(CN) - Reinstating charges over the murder of puppies and other animals, the 5th Circuit said "animal crush" fetish videos are not protected free speech.
The ruling Friday reverses the dismissal
in Houston, Texas, of five charges against Ashley Nicole Richards, 23, and Brent Justice, 52, under the Animal Crush Video Prohibition Act of 2010.
Prosecutors allege a scantily clad Richards can be seen in approximately eight videos torturing and killing puppies, chickens and kittens.
In dismissing some counts last year, U.S. District Judge Sim Lake deemed the law too broad and unconstitutional. He refused to drop two remaining charges under federal obscenity laws.
A three-judge appellate panel in New Orleans reinstated the charges under the animal-crush law after finding the constitutional because it focuses on the "secondary effect" of limiting animal cruelty rather than the content of the speech.

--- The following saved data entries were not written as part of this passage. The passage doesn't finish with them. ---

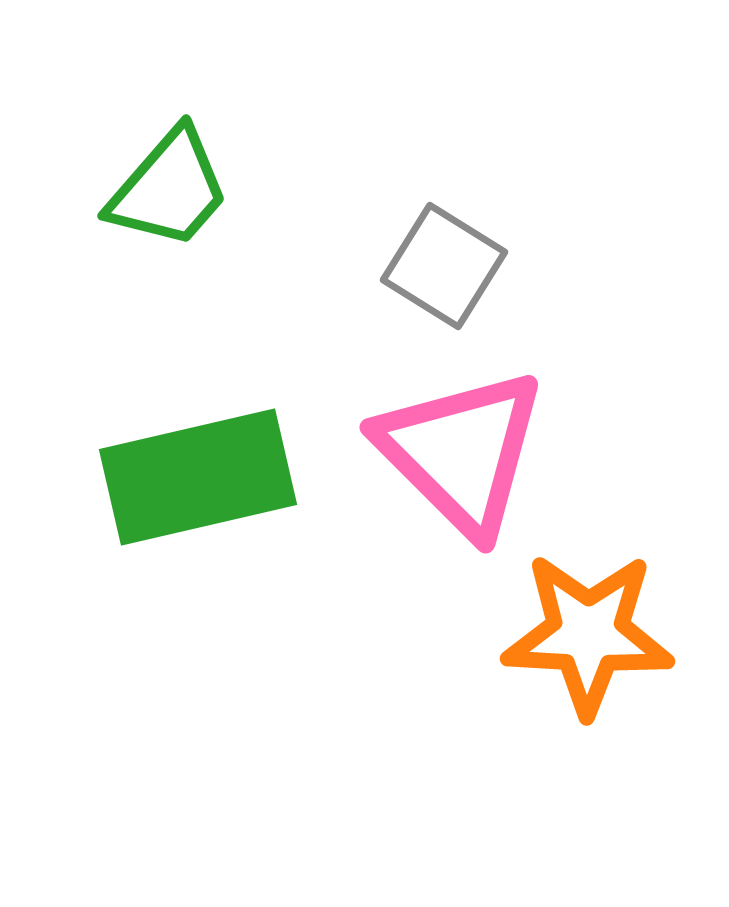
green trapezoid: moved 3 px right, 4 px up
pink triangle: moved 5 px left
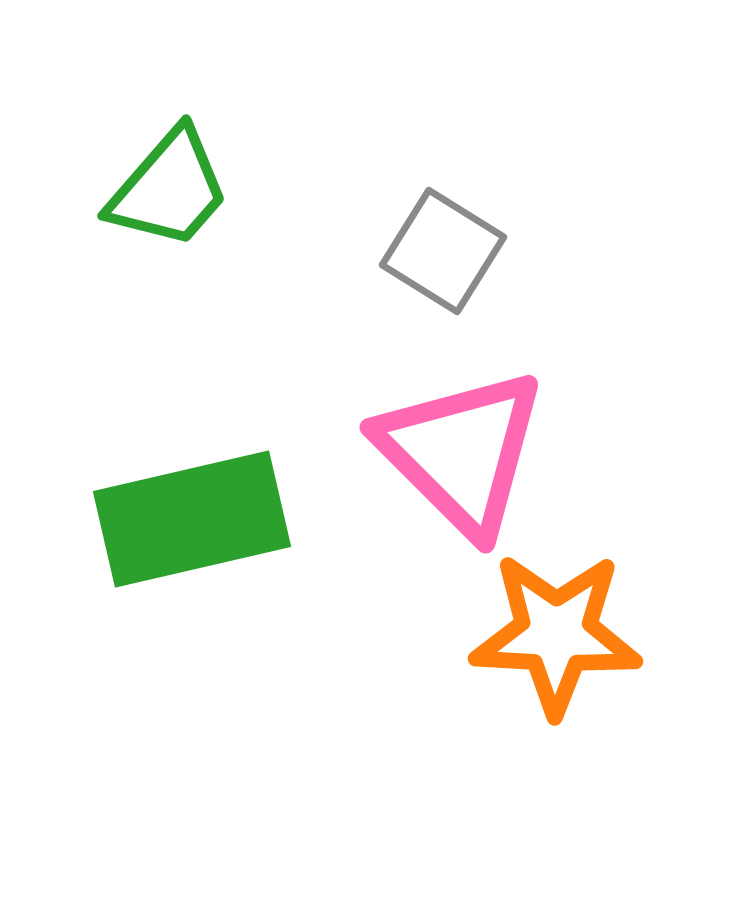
gray square: moved 1 px left, 15 px up
green rectangle: moved 6 px left, 42 px down
orange star: moved 32 px left
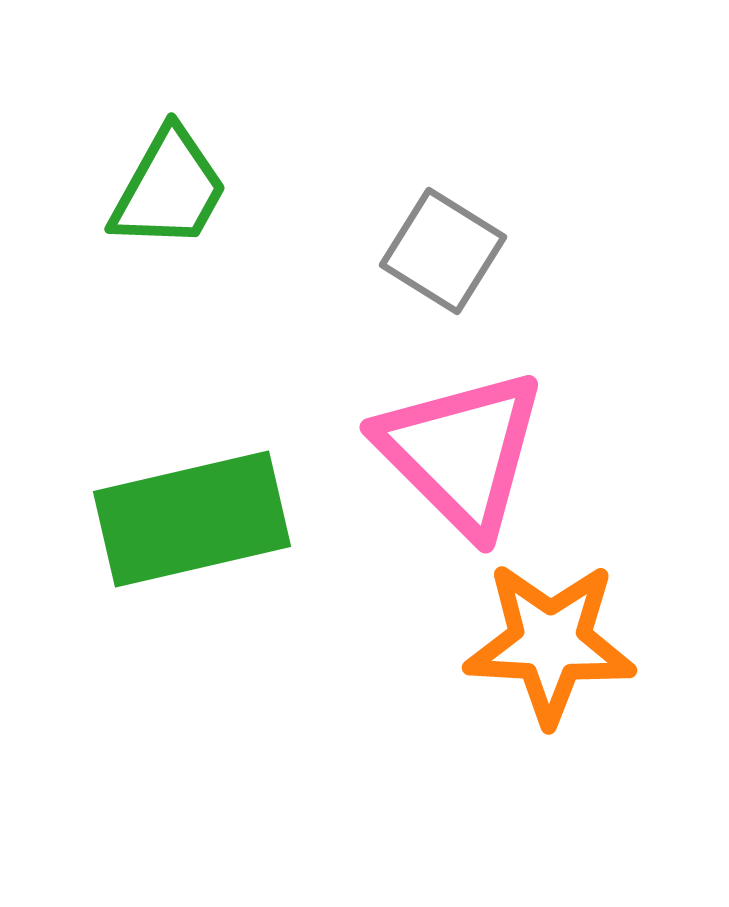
green trapezoid: rotated 12 degrees counterclockwise
orange star: moved 6 px left, 9 px down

"The other element that occurs in animal crush videos and which warrants a higher punishment than simple obscenity is that it involves the intentional torture or pain to a living animal," Judge Stephen Higginson wrote for the court. "Congress finds this combination deplorable and worthy of special punishment."

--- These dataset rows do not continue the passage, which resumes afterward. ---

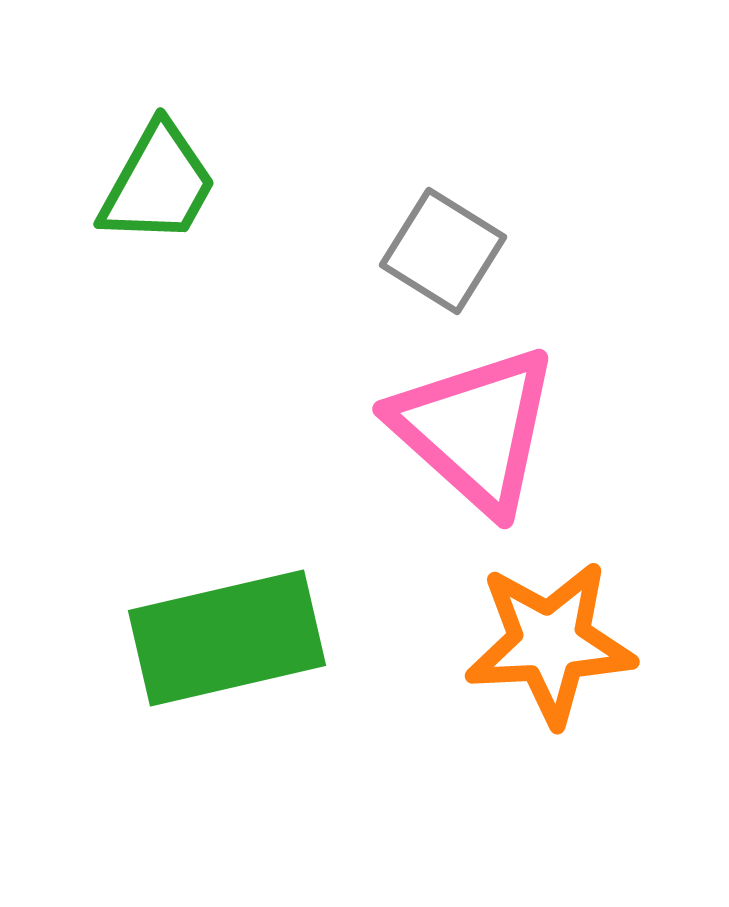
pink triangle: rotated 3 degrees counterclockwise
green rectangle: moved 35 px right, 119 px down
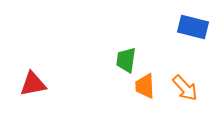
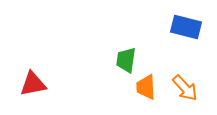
blue rectangle: moved 7 px left
orange trapezoid: moved 1 px right, 1 px down
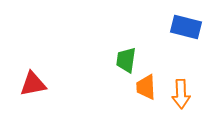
orange arrow: moved 4 px left, 6 px down; rotated 40 degrees clockwise
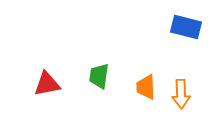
green trapezoid: moved 27 px left, 16 px down
red triangle: moved 14 px right
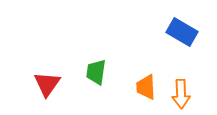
blue rectangle: moved 4 px left, 5 px down; rotated 16 degrees clockwise
green trapezoid: moved 3 px left, 4 px up
red triangle: rotated 44 degrees counterclockwise
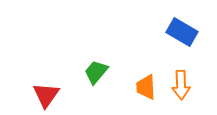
green trapezoid: rotated 32 degrees clockwise
red triangle: moved 1 px left, 11 px down
orange arrow: moved 9 px up
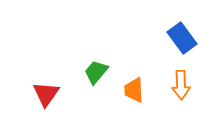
blue rectangle: moved 6 px down; rotated 24 degrees clockwise
orange trapezoid: moved 12 px left, 3 px down
red triangle: moved 1 px up
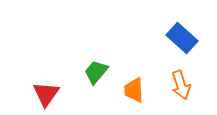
blue rectangle: rotated 12 degrees counterclockwise
orange arrow: rotated 16 degrees counterclockwise
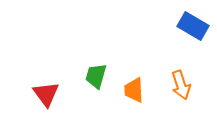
blue rectangle: moved 11 px right, 12 px up; rotated 12 degrees counterclockwise
green trapezoid: moved 4 px down; rotated 24 degrees counterclockwise
red triangle: rotated 12 degrees counterclockwise
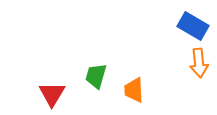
orange arrow: moved 18 px right, 22 px up; rotated 12 degrees clockwise
red triangle: moved 6 px right; rotated 8 degrees clockwise
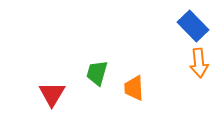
blue rectangle: rotated 16 degrees clockwise
green trapezoid: moved 1 px right, 3 px up
orange trapezoid: moved 2 px up
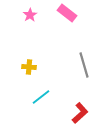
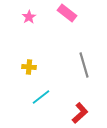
pink star: moved 1 px left, 2 px down
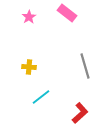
gray line: moved 1 px right, 1 px down
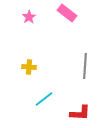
gray line: rotated 20 degrees clockwise
cyan line: moved 3 px right, 2 px down
red L-shape: rotated 45 degrees clockwise
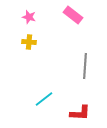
pink rectangle: moved 6 px right, 2 px down
pink star: rotated 24 degrees counterclockwise
yellow cross: moved 25 px up
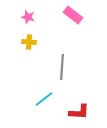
pink star: moved 1 px left
gray line: moved 23 px left, 1 px down
red L-shape: moved 1 px left, 1 px up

There is also reasonable tailoring in the law for the "significant interest" Congress has in preventing the secondary effects, the 14-page opinion states.
The words "wounded" and "killed" are not included, which troubled previous courts because they may not imply cruelty and could include activities such as hunting, according to the ruling.
Proof of obscenity is also required in the law, which spells out exceptions for veterinary or agricultural husbandry practices, as well as killing for food, hunting, trapping and fishing, the court found.
The law "thus is narrow and tailored to target unprotected speech that requires the wanton torture and killing of animals," Higginson wrote. "We hold [the law] is a permissible regulation of a subset of proscribable speech."
Richards has already pleaded guilty to three state counts of animal cruelty, the Houston Chronicle reported. She was sentenced to 10 years in state prison. Justice was also charged by the state with animal cruelty and remains in the Harris County Jail in lieu of $50,000 bail.